"Nach Abwägen der Vor- und Nachteile kommen die Abklärungen zum Schluss, dass ein Freihandelsabkommen im Agrarbereich zwischen der Schweiz und der EU für die schweizerische Volkswirtschaft insgesamt vorteilhaft wäre." Dies schreiben das Volkswirtschaftsdepartement (EVD) und das Aussendepartement (EDA) in einem Informationsdokument an Organisationen aus der Land- und Ernährungswirtschaft. Das Dokument gibt einen Überblick darüber, was freier Handel mit Landwirtschaftsprodukten der Schweiz bringen könnte – im Positiven wie im Negativen. Die 30 Organisationen konnten bis Ende Mai Stellung nehmen. EVD und EDA werden im Juni für den Bundesrat einen Bericht erstellen, und frühestens Ende Juni wird der Bundesrat über das weitere Vorgehen entscheiden.

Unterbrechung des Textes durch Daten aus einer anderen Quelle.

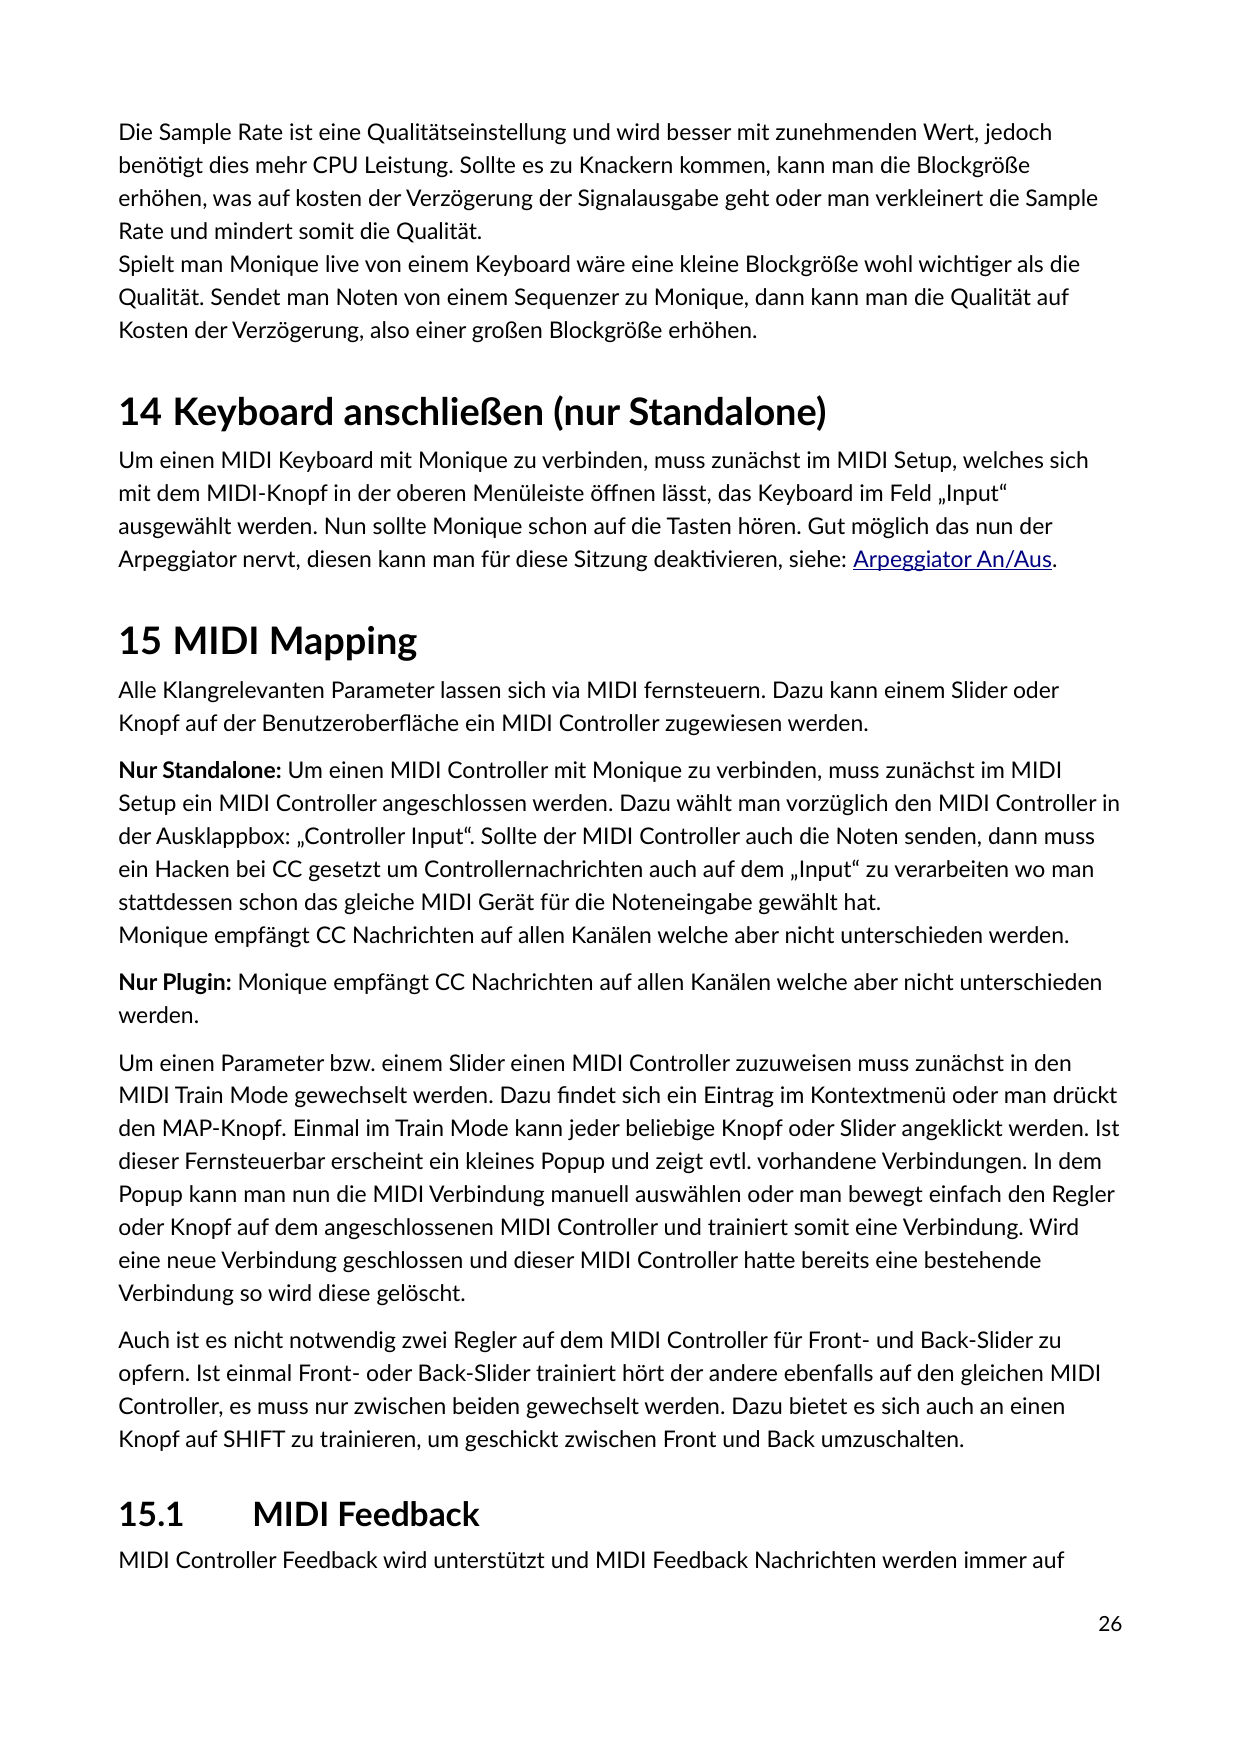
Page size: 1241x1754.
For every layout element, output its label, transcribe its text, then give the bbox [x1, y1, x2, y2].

text Um einen MIDI Keyboard mit Monique zu verbinden, muss zunächst im MIDI Setup, welches sich mit dem MIDI-Knopf in der oberen Menüleiste öffnen lässt, das Keyboard im Feld „Input“ ausgewählt werden. Nun sollte Monique schon auf die Tasten hören. Gut möglich das nun der Arpeggiator nervt, diesen kann man für diese Sitzung deaktivieren, siehe: Arpeggiator An/Aus. [118, 446, 1122, 572]
text Alle Klangrelevanten Parameter lassen sich via MIDI fernsteuern. Dazu kann einem Slider oder Knopf auf der Benutzeroberfläche ein MIDI Controller zugewiesen werden. [118, 675, 1122, 736]
text Nur Plugin: Monique empfängt CC Nachrichten auf allen Kanälen welche aber nicht unterschieden werden. [118, 968, 1122, 1028]
text Die Sample Rate ist eine Qualitätseinstellung und wird besser mit zunehmenden Wert, jedoch benötigt dies mehr CPU Leistung. Sollte es zu Knackern kommen, kann man die Blockgröße erhöhen, was auf kosten der Verzögerung der Signalausgabe geht oder man verkleinert die Sample Rate und mindert somit die Qualität. Spielt man Monique live von einem Keyboard wäre eine kleine Blockgröße wohl wichtiger als die Qualität. Sendet man Noten von einem Sequenzer zu Monique, dann kann man die Qualität auf Kosten der Verzögerung, also einer großen Blockgröße erhöhen. [118, 118, 1122, 343]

Der Bundesrat ist sich uneinig, wie letzthin in der Presse zu lesen war: Justizminister Blocher warnte, mit einem EU-Agrarfreihandelsabkommen würden nicht nur die Preise, sondern auch die Löhne und der Lebensstandard sinken, ein Argument, das man sich sonst eher von Gewerkschaftsbossen gewohnt ist. Innenminister Pascal Couchepin konterte, Blochers Manöver sei reiner Wahlkampf, Freihandel führe zu mehr Produktivität und zu neuen Marktchancen für innovative Schweizer Bauern.
Milch: Lieber bilateral weiterverhandeln
Während in der Landesregierung Schaubudenkämpfe ausgefochten werden, überwiegt in der Landwirtschaft die Skepsis. Beim Dachverband der Schweizer Milchproduzenten (SMP) etwa hält man die Weiterentwicklung der bilateralen Verträge für die bessere Lösung. Mit den bisherigen Verträgen hat die Milchbranche bereits guten Marktzugang für Käse, Quark, Rahm, Milchmischgetränke, Jogurts sowie bei verarbeiteten landwirtschaftlichen Produkten, die Milch enthalten. "Dort, wo die Wertschöpfungspotenziale liegen, hat die Milch den Marktzugang in die EU bereits. Da brauchen wir jetzt nicht bei Butter und Konsummilch den Preiskampf aufzunehmen", sagt Stefan Hagenbuch, bei der SMP zuständig für Internationales und Marktfragen. Mit einem Freihandelsabkommen gäbe es für die Milchproduzenten nur noch wenig zu gewinnen, aber einiges zu verlieren – Marktanteile im Inland, aber auch Einkommen für die Milchbauern. Denn der Milchpreis würde auf EU-Niveau sinken, während ein grosser Teil der Produktionskosten unverändert hoch bliebe – Gebäudekosten, Tierärzte oder Versicherungen. Nach Hagenbuchs Berechnung würde die Kaufkraft der Konsumenten aufgrund der Senkung der Produzentenpreise um lediglich 0,8 Prozent ansteigen, unter anderem, weil Lohn- und andere Kosten in Verarbeitung und Handel wohl hoch bleiben würden.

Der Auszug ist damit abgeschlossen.